The unavoidable witness to all this is now the Senator of New York State – Bill Clinton's wife, Hillary. She is determined to run for the Presidency of the United States. To what extent did Mrs. Clinton know of Reno's perjury?
Will a liberal press ever ask her that question? Or will the Fourth Estate dishonorably neglect its duty to hold all public servants to personal accountability? Over two years is a long time to avoid one's professional obligation.
How Senator Clinton can dance around such a question remains to be seen. Her involvement in the selection of candidates for Attorney General is unknown. However, Ms. Clinton's classmate at Wellesley, Eleanor Acheson, was one of Reno's closest assistants. How could the First Lady remain ignorant of the Attorney General's perjury for over six years?
To watch a presidential appointee lie about the death of 80 men, women and children before Congress and keep silent about it for seven or eight years is a high crime.

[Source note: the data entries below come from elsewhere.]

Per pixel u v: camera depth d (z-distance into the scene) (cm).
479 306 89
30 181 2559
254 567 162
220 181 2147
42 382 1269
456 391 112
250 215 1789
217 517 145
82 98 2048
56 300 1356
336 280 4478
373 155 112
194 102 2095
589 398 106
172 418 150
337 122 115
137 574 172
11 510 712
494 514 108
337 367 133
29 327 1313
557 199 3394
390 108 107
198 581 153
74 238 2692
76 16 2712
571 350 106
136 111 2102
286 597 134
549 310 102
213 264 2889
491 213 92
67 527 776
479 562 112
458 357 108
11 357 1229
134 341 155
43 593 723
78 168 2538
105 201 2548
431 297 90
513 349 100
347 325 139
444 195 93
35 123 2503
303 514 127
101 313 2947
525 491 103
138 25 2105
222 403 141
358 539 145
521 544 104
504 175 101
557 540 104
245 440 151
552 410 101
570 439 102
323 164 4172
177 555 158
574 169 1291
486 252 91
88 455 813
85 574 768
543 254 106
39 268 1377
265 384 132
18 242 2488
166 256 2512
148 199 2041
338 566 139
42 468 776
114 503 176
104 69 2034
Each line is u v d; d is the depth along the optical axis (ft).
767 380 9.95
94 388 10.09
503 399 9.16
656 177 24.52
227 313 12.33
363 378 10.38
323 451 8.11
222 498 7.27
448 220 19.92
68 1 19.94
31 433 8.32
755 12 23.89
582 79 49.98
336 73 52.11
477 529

The reason for the President calling Janet Reno on her lie that much later may never be known. Could there be a "statute of limitations" on high crimes? I don't know. I'm not even sure if Constitutional scholars would have an easy answer to that. I do know that the last court of America is public opinion and, at the slightest sign of a cover-up by Senator Hillary Clinton, America will hardly want such a President again. They've had Richard Nixon and William Clinton. Do they want another such character in the Oval Office?
In conclusion, the Attorney General's rationalization for not consulting the President actually contained a threat. With the false aplomb and arrogance of J. Edgar Hoover, she reminded a mostly Republican Committee that they certainly wouldn't want a Democratic President having the power to order the Attorney General to investigate a Republican member of Congress.
I didn't know that David Koresh was a Republican.
Michael Moriarty is a Golden Globe and Emmy Award-winning actor who has appeared in the landmark television series Law and Order, the mini-series Taken, the TV-movie The 4400 and Hitler Meets Christ, a surreal tragicomedy based on the actor's controversial New York stage play.